Months after I called it quits on a long-distance relationship that lasted years, my ex came to town and met me for dinner. We ended up spending the next two evenings and nights together. Hopeful that we might actually make it stick, I stayed in touch, even once I figured out that he had already — before his visit — entered another relationship. He wrote me heartfelt, regret-filled emails and assured me that he was working on extricating himself from this “Plan B.” After connecting on and off for months via email, text and phone, I learned not only that he had entered a relationship but also that it was with an old flame, and that he slipped an engagement ring on her finger well before came to see me. I feel great pain and sympathy for his fiancée, who has been as betrayed and disrespected as I have. We are both victims; he selfishly stole a year of my life and caused me emotional trauma sure to haunt me forever, and she is probably preparing to enter a marriage that will be defined by lies. She just doesn’t know it. I want this woman to walk down that aisle with her eyes open; but there’s a part of me that wonders whether I am just seeking revenge. How do I tell the difference, and where do I draw the ethical line between assuaging my anger and protecting her future? Name Withheld
Immanuel Kant begins his “Groundwork of the Metaphysics of Morals” by declaring that the only thing that can be called “good” without qualification is a good will. By a good will, he meant, roughly, the desire to do what the moral law requires just because the moral law requires it. But beyond the Kantian worry — that your desire to do the right thing is enmeshed with a desire for revenge — is a psychological one: Your pain and outrage could hamper your assessment of what you ought to do.
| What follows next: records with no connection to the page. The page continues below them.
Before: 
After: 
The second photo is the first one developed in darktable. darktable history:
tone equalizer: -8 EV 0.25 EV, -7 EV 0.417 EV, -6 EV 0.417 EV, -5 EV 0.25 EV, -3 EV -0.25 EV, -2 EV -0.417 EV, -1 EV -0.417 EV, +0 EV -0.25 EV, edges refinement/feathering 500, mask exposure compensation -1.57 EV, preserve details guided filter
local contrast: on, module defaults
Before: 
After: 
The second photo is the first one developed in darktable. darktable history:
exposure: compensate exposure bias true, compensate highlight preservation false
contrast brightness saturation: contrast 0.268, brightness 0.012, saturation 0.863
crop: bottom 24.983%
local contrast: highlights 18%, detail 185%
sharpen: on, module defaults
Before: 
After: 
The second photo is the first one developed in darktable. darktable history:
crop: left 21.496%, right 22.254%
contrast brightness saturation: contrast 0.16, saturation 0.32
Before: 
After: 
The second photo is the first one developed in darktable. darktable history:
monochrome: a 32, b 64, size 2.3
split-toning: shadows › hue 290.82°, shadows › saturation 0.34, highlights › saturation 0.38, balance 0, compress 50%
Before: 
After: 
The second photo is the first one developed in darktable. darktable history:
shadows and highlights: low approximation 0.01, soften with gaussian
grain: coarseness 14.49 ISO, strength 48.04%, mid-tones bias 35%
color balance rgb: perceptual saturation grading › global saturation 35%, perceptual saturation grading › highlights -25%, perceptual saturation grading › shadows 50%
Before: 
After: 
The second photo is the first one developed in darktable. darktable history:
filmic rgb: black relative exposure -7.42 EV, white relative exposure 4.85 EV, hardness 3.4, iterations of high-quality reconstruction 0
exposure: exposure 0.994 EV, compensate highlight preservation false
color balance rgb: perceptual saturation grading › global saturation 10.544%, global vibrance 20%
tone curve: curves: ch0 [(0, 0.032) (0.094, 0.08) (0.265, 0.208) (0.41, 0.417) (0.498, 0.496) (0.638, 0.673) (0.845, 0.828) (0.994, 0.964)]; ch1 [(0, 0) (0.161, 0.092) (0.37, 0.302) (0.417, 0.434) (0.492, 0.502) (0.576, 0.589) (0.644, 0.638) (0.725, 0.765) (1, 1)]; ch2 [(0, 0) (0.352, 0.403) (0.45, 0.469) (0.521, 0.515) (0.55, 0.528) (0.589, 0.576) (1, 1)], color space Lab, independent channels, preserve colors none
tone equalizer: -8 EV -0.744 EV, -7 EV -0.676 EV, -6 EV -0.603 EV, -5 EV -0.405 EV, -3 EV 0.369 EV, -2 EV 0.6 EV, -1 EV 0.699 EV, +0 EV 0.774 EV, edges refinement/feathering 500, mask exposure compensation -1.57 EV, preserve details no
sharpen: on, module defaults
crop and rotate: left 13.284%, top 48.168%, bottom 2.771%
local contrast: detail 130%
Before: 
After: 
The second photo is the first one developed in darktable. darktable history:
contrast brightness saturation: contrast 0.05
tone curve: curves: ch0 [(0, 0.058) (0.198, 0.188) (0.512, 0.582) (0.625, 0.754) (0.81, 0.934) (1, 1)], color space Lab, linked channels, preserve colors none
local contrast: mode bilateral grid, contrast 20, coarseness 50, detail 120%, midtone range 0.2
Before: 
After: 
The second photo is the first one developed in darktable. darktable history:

We speak of “mixed motives” as if they were a special case and our motives were normally pure. Maybe it’s the other way around. In this instance, you’re justly angry about what your ex has done. (I leave aside the issue of whether you have reason to reproach yourself for your own conduct: continuing to pursue a relationship with someone who, you’d learned, was in another one.) Still, it’s important that, if you share your experience with the fiancée, you do so out of concern for her and not out of hatred for him. Which makes it important, in turn, that you ask yourself whether telling her will really be for her own good.
You’re assuming, of course, that she doesn’t already know of his behavior. Either way, she’ll no doubt suspect your motives. But then you, too, suspect your motives. One way to make an assessment is to ask yourself whether, had the situation been reversed, you would have wanted to be told by the other woman. Am I right to think that you would? If you tell her your story and she then proceeds with the wedding — perhaps after a confrontation and a resolution — it would presumably be with a clearer sense of what she is letting herself in for: She would be marrying him with a fuller appreciation of his faults, and if the marriage doesn’t work out, it won’t be even partly your fault. But notice that he didn’t, in the end, choose to “extricate” himself; he chose to make a life with her. His betrayal of you is one truth; it is not the only one that matters.